Mesajı Okuyun
Old 02-12-2013, 14:44   #5
Av.Mehmet Saim Dikici

 
Varsayılan

Alıntı:
Yazan avmurat
Cevaplar için teşekkürler.Bana da böylesi mantıklı geliyor lakin bazen hüküm kısmı da tam anlamıyla davanın türünü belli etmeyebilir/açıklayamayabilir.

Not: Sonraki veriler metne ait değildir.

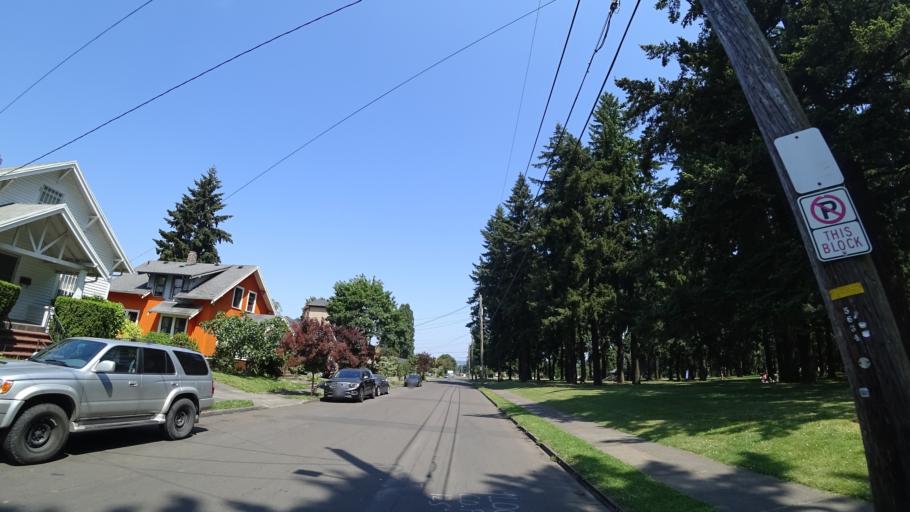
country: US
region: Oregon
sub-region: Multnomah County
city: Portland
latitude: 45.5637
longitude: -122.6460
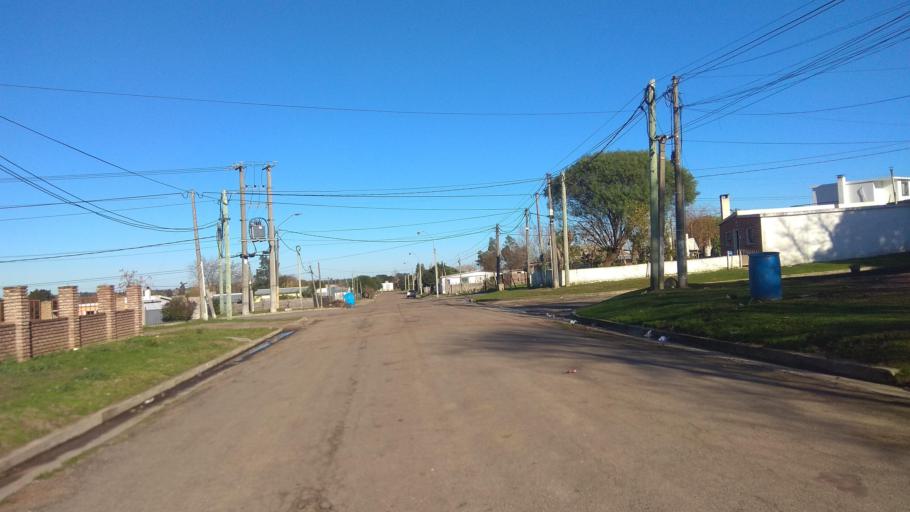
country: UY
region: Florida
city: Florida
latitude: -34.0979
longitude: -56.2382
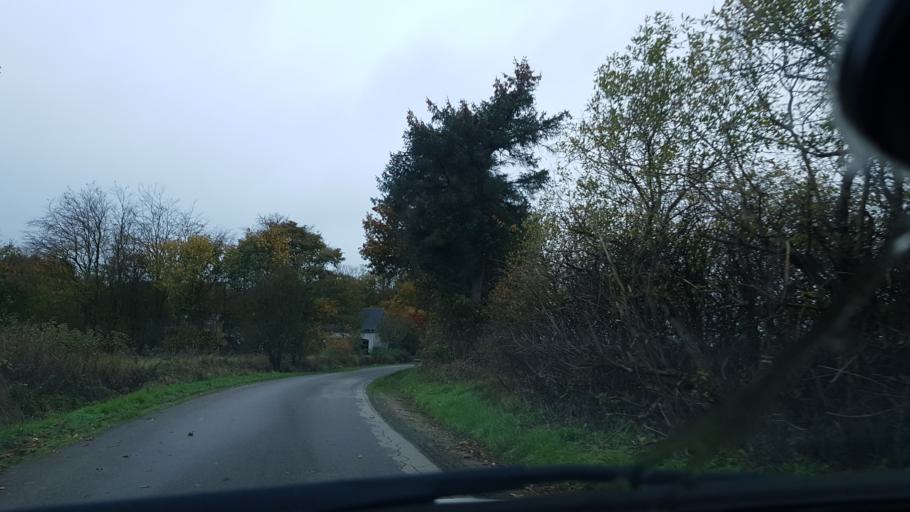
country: DK
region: South Denmark
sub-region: Esbjerg Kommune
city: Ribe
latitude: 55.2806
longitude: 8.8387
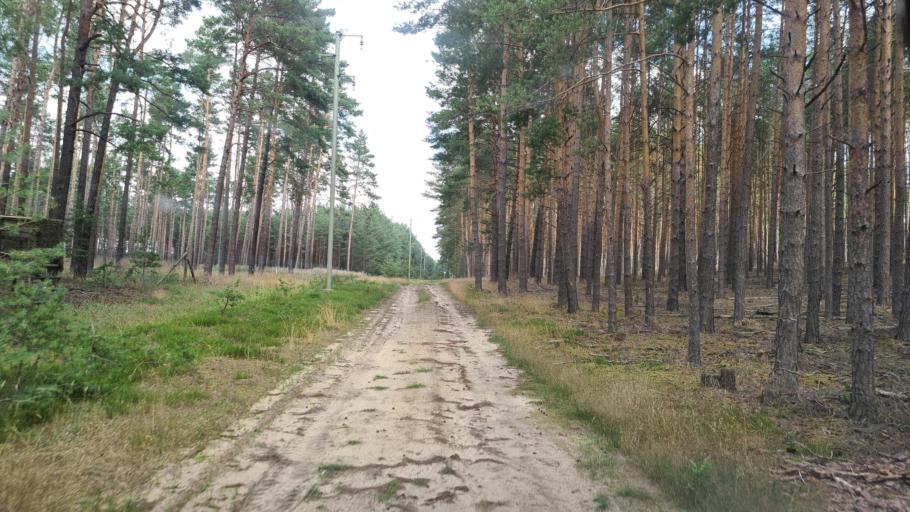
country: DE
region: Brandenburg
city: Bronkow
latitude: 51.6755
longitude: 13.8721
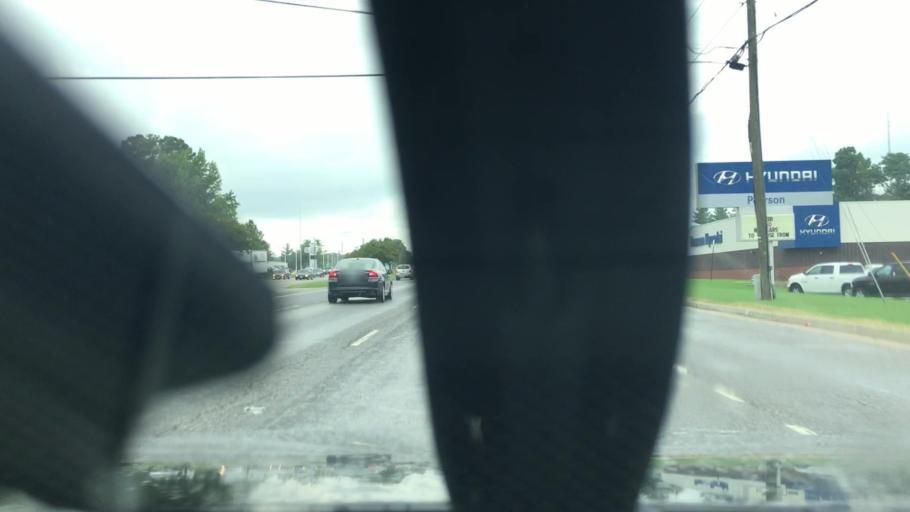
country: US
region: Virginia
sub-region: Chesterfield County
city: Bon Air
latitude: 37.5006
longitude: -77.5718
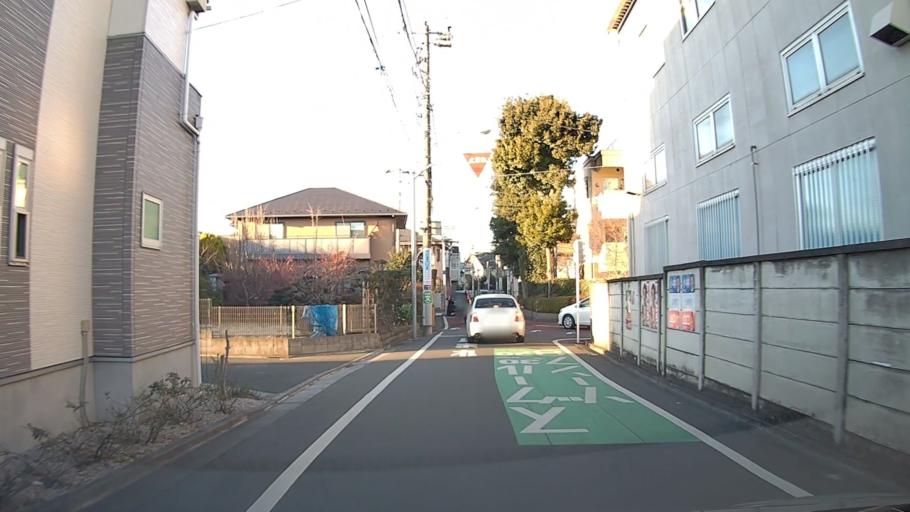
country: JP
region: Tokyo
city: Musashino
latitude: 35.7353
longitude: 139.6065
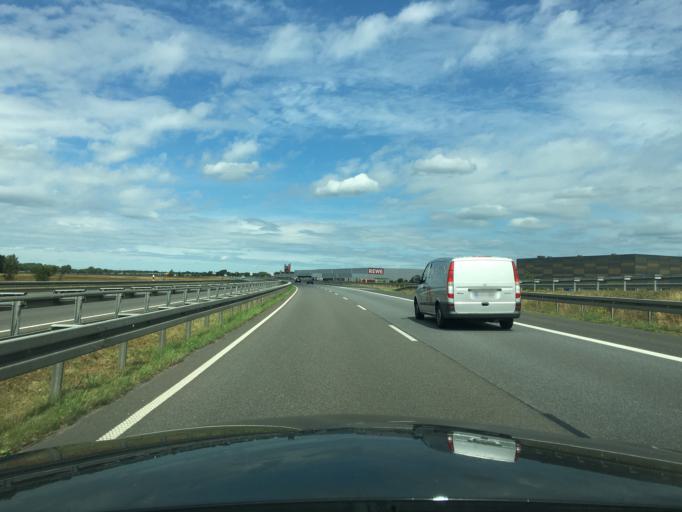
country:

Örneğin bahsettiğim davada taraflar arasında 50 TL tutarında bir sözleşme var ve sözleşmeyi fesheden davacının talebi:
1-Davalıya sözleşmeden dolayı 50 TL borçlu olmadığımızın tespitine,
2-Davalı adına üçüncü kişi olarak bazı icra dosyalarına yatırdığımız paranın iadesine,
3-Bununla birlikte sözleşme nedeniyle uğradığımız zararın tazminine.
Şeklindedir.

Mahkemenin kararında ise yukarıda belirttiğim gibi künyede menfi tespit denmiş, kararın içeriğinde konu açıklanmış, hüküm kısmında da hiç bir ayrıntıya girilmeden, 100 TL nın davalıdan alınarak davacıya verilmesine, davacının bu sözleşme nedeniyle 50 TL davalıya borçlu olmadığının tespitine denmiş.

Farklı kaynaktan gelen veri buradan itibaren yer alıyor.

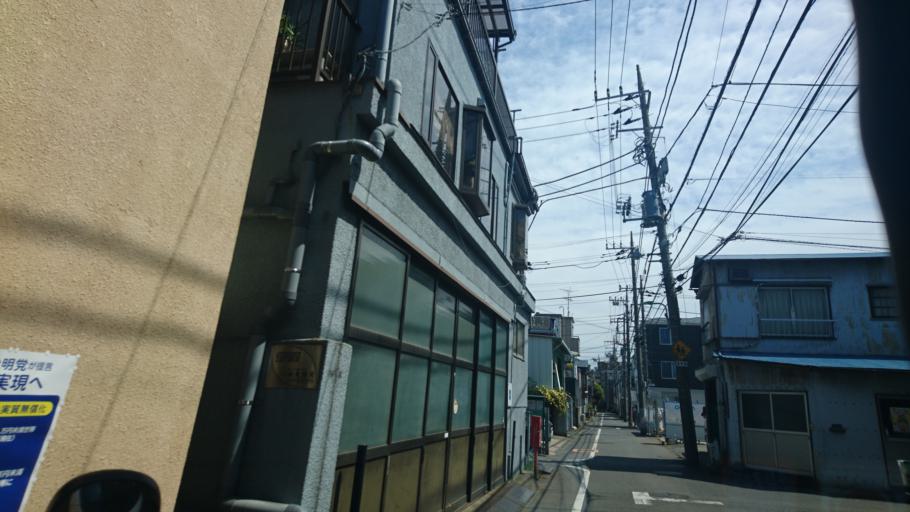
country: JP
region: Kanagawa
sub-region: Kawasaki-shi
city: Kawasaki
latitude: 35.5491
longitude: 139.7195
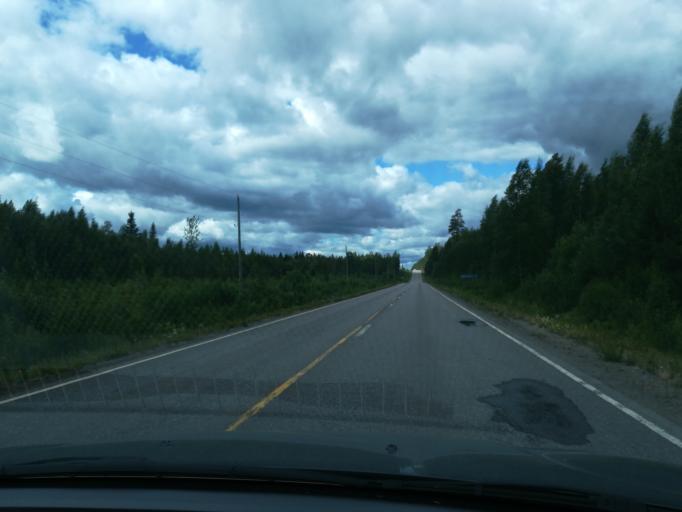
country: FI
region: Southern Savonia
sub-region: Mikkeli
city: Maentyharju
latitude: 61.3644
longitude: 26.9950
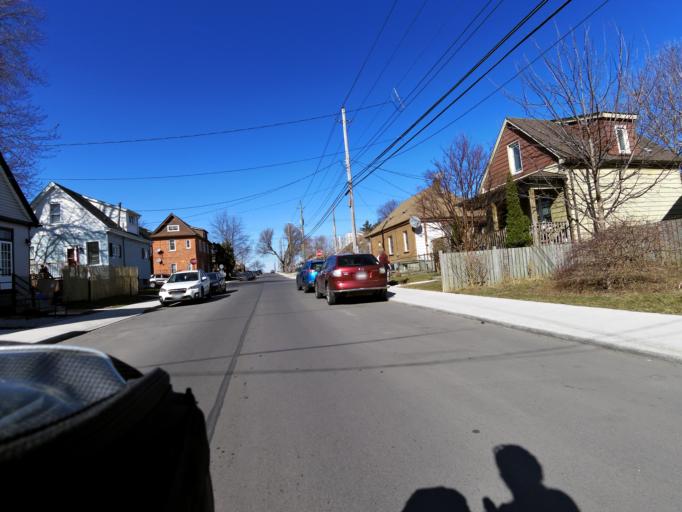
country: CA
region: Ontario
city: Hamilton
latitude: 43.2696
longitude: -79.8551
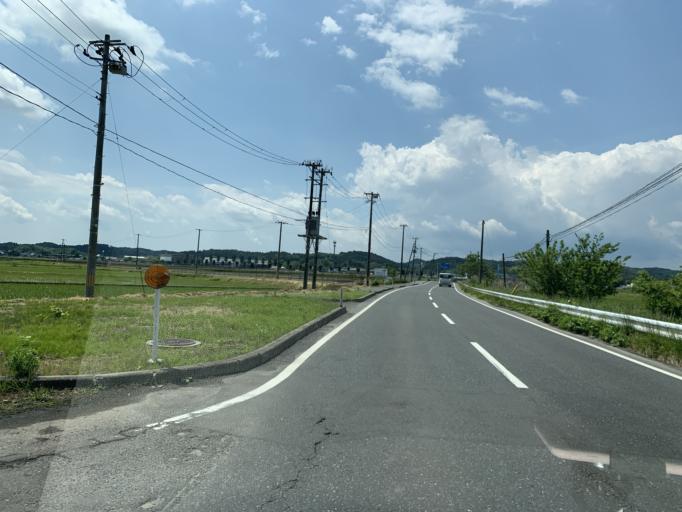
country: JP
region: Miyagi
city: Kogota
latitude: 38.5227
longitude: 141.0576
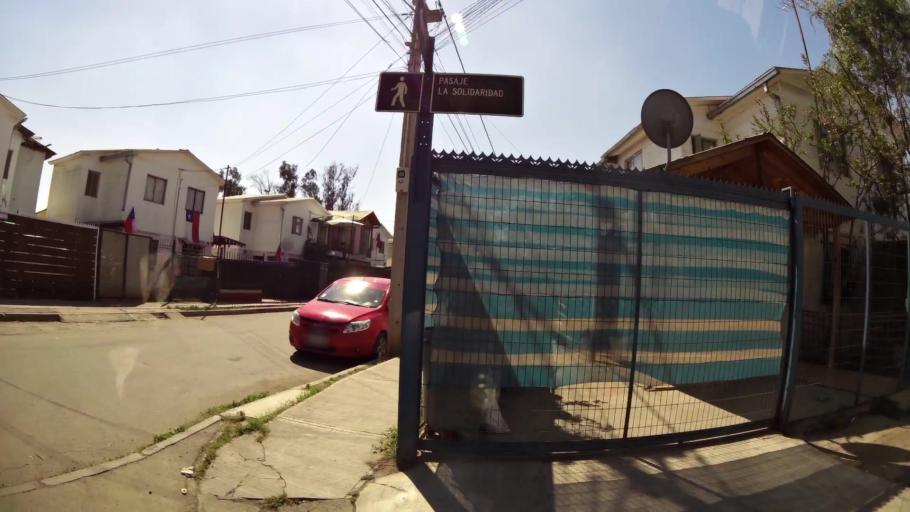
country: CL
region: Santiago Metropolitan
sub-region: Provincia de Cordillera
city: Puente Alto
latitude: -33.6286
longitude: -70.6094
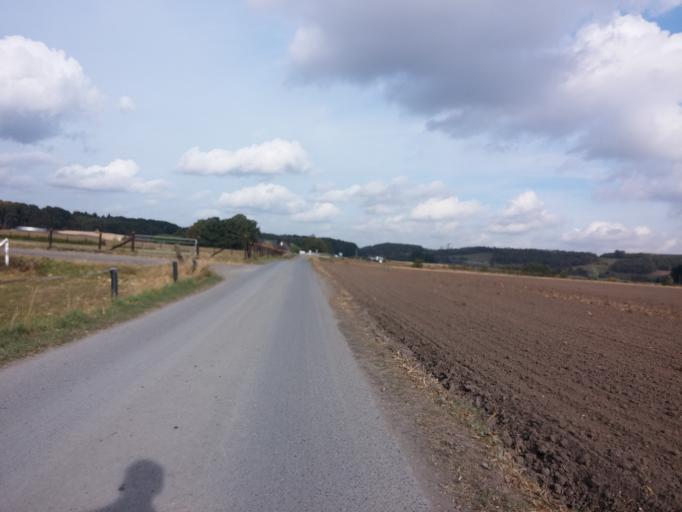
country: DE
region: North Rhine-Westphalia
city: Dorsten
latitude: 51.6429
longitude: 7.0114
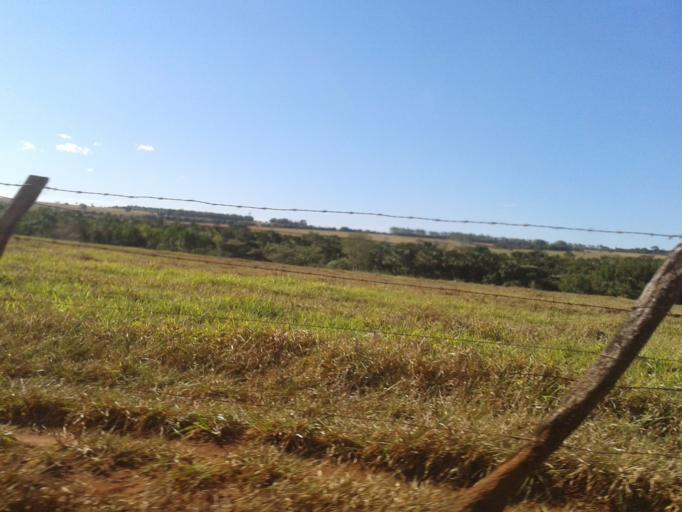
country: BR
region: Minas Gerais
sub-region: Centralina
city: Centralina
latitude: -18.7377
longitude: -49.1712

Davacı, kararın 100 TL ilişkin kısmını icraya koymak isterse ne olacağı kafamı karıştırdı zira:
50 TL borçlu olmadığının tespitine ilişkin kısım açık ve bu bir olumsuz tespittir diyebiliyoruz.
100 TL alacaklı olduğuna ilişkin kısımda ise aslında bunun bir kısmı tazminat içeriyor, bir kısmı da davacının davalı adına icra dosyalarına ödemek zorunda kaldığı meblağın istirdatını içeriyor.Bu durum kararın içeriğinde açıklanmış ancak hüküm kısmanda buna dair hiç bir açıklama yok ve hüküm kısmı aynen yukarıda yazdığım gibi.
Bu durumda da kararın içeriğine bakılmaz mı?

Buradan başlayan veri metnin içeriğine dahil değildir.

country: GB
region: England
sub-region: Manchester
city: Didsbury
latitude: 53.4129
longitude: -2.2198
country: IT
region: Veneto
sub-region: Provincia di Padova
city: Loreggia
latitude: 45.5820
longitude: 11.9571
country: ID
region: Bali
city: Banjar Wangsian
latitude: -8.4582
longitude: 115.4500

Hüküm fıkrasında hem alacak hem menfi tespit davasıymış gibi hüküm kurulması tuhaf olmuş. Menfi tespit davası nitelik itibariyle bir "tespit davası" dır. Hem alacak hem menfi tespit davası aynı ilamda ayrı ayrı hükmebağlanamaz diye düşünüyorum.

Bence karar icraya konulmadan tavzih isteyin.